─── SOURCE DATA ───

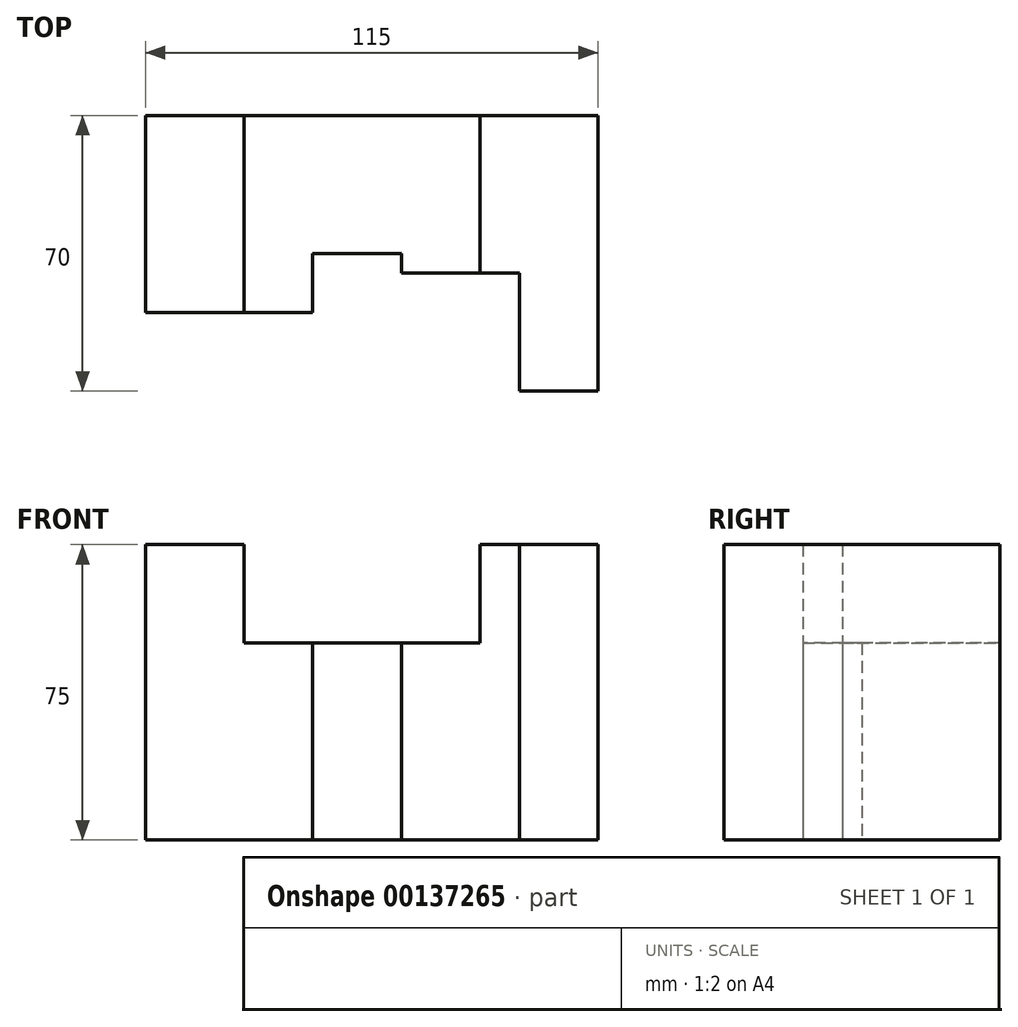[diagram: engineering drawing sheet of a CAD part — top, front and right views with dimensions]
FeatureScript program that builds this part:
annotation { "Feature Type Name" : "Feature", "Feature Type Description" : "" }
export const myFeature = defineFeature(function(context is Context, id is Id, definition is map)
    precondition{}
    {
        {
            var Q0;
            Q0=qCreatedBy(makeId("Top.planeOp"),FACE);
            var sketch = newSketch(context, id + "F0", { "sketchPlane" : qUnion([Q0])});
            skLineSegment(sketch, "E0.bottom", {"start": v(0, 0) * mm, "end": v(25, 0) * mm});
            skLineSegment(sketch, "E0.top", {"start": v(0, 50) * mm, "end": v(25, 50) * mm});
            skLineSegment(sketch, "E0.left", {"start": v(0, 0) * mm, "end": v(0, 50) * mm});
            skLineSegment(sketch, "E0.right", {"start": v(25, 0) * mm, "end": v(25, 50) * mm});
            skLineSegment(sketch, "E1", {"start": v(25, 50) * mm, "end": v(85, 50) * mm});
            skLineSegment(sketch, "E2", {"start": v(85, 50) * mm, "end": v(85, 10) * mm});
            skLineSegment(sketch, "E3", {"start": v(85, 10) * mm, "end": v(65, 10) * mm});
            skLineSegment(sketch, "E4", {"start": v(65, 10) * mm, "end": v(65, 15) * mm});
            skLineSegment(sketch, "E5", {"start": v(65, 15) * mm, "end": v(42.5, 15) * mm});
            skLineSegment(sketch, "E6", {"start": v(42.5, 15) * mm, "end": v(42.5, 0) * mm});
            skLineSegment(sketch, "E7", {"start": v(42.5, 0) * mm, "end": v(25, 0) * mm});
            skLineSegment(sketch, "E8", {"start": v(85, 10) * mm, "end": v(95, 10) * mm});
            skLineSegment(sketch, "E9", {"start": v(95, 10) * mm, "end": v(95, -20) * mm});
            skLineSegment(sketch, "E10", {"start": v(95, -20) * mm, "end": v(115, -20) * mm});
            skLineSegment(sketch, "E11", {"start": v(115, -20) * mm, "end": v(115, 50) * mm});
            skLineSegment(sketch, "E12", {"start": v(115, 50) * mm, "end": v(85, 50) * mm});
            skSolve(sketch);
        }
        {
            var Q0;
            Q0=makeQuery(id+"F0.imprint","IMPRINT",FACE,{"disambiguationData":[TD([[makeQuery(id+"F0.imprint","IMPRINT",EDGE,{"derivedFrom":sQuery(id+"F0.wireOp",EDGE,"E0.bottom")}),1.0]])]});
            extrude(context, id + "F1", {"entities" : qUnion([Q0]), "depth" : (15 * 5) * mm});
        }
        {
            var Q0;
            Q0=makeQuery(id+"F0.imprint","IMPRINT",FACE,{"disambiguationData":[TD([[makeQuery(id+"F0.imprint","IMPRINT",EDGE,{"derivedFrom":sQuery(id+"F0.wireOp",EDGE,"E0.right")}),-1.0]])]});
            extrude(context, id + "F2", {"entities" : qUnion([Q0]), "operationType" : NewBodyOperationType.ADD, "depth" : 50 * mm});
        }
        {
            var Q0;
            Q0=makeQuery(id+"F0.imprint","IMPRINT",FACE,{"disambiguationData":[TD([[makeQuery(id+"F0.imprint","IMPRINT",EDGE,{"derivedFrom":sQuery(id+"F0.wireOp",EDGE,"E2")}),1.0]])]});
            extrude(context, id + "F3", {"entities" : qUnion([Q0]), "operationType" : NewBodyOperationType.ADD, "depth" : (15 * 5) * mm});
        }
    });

───

- [STATED PROBLEM]: Put the stretch of lines from the start of the lines above through the one containing "export const myFeature", both ends included, into a numbered list with blank lines skipped. Leave the pictures out of your answer.

- [TASK OUTPUT]:
1. [diagram: engineering drawing sheet of a CAD part — top, front and right views with dimensions]
2. FeatureScript program that builds this part:
3. annotation { "Feature Type Name" : "Feature", "Feature Type Description" : "" }
4. export const myFeature = defineFeature(function(context is Context, id is Id, definition is map)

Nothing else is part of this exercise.